Hemingway, too, lived for a time in Paris. An older Paris, yes, but in such old cities not a lot changes...People, Architecture, Culture-all of these things may morph and evolve...but in reality, the city's heart remains the same...the roads, the street names, the way one makes their way from street to another. Perhaps it's my being here that caused me to feel as though I really understand some of Hemingway's recounts of Paris, or maybe it is just his writing style...Regardless of the cause, the way in which Hemingway writes in this book (from the point of view of an expat) makes sense to me. His style, chapter construction, and what he focuses on describing his life here seems close to home. Let me explain.
Firstly, Hemingway's book's structure corresponds to my experience, I think. Before I started reading this book, I decided that I was going to try to journal (one of the professors at NYU Paris told us all about how he journaled all through South America when he went to teach english and travel there for a year, and he relayed his experience with it as being as extremely rewarding). So, I bought a notebook, sat down at a café, then tried to think of how to write about my experience in Paris...I contemplated for a while before I put pen to paper- should I write it like an article? Should I write how I'm feeling? What I'm seeing? Should I write it for an audience? Should I pretend that my great granddaughter will read this if she ever comes to Paris? That sort of thing.
While I was trying to decide how to go about it, I watched an interaction between a little girl with her non-french family, and a man trying to do some law reading for a class. She kept waving at him through a window, while her family was too busy looking at a map to pay attention to her. He'd look up, smile a toothy grin revealing uneven teeth and crinkling eyes, and wave back occasionally- flattered that this little girl was so enamored with him. When her family was ready to go they finally noticed that she'd been staring at the man through the window, upon which they made faces of regret assuming she had been bothering him. He shook his head slightly to indicate that that was not the case. The mother then took the little girl by her hand so as to lead her along their path to their hotel, friends home, next monument or whatnot. The little girl then turned around, stuck her lips to her palm, and blew the reading man a kiss. He blew one in return, and she waddled away, her pudgy hand in that of her mother's.
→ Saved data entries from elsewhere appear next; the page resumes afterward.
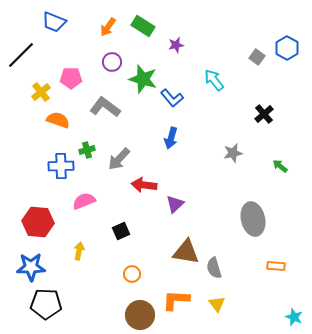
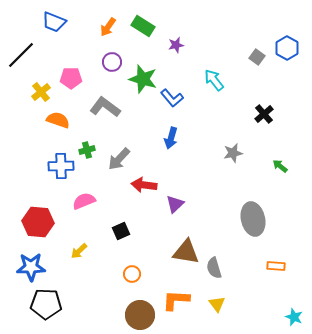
yellow arrow: rotated 144 degrees counterclockwise
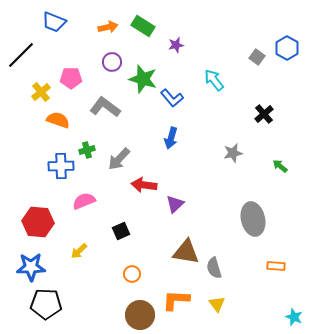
orange arrow: rotated 138 degrees counterclockwise
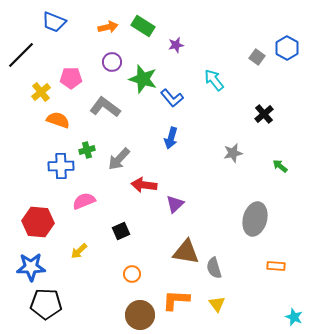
gray ellipse: moved 2 px right; rotated 28 degrees clockwise
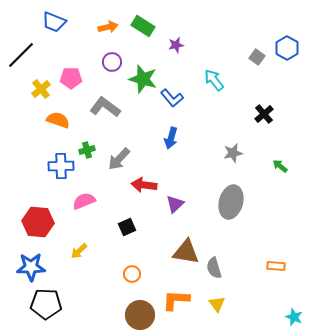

I then realized that that moment was just part of my life here, and that documenting things like that simple, darling interaction was how I should go about documenting my time in Paris. For me, Paris had been (before reading this book) and has been my experiencing things like those simple moments. In this sense, the way Hemingway writes about Paris makes sense to me...In snippets of his life. While yes, there is continuity from one petit chapter (if you would call them that) to another, Hemingway's book is like reading a bunch of his own little moveable feasts, his collection of memories. From a chapter about the first time he met Gertrude Stein, to a chapter about Fitzgerald, to a chapter about horse racing, to a short chapter about Shakespeare & Co...Hemingway shows us his Paris through his snippets of his moments in time.
Lastly, Hemingway's idea of "A Moveable Feast" Although, as the introduction tells me, Hemingway never actually named his book about his time in Paris "A Moveable Feast," it was taken from a quote of his referring to books as being moveable feasts...That sentiment is something I find appealing- an amassment of memories, all your own. While he writes about Hadley Richardson (his first wife), and how they were essentially poor, but so in love, that was from a time before he did this writing (he eludes to how he should have knocked on wood when she said something like "we always have good luck, Tatie"...foreshadowing their future end). Even so, he is able to write about her in that time
in Paris- in that moment- in those moments when she was essential to him, and they were living their lives amongst the monuments (Hemingway has a tendency of describing exactly where he is/what paths he takes in Paris, which I like) and well-known writers, and painters. He is able to capture his memories, his moveable feasts, and put them to paper. We all have them, our memories/sentiments/knowledge of how we felt about someone or something at some time in our pasts...and those are ours to carry with us forever. I think that can be good or bad, but it's kind of reassuring to know that no matter where we go we'll always have some sort of access to the things that make us us, our memories, our moveable feasts.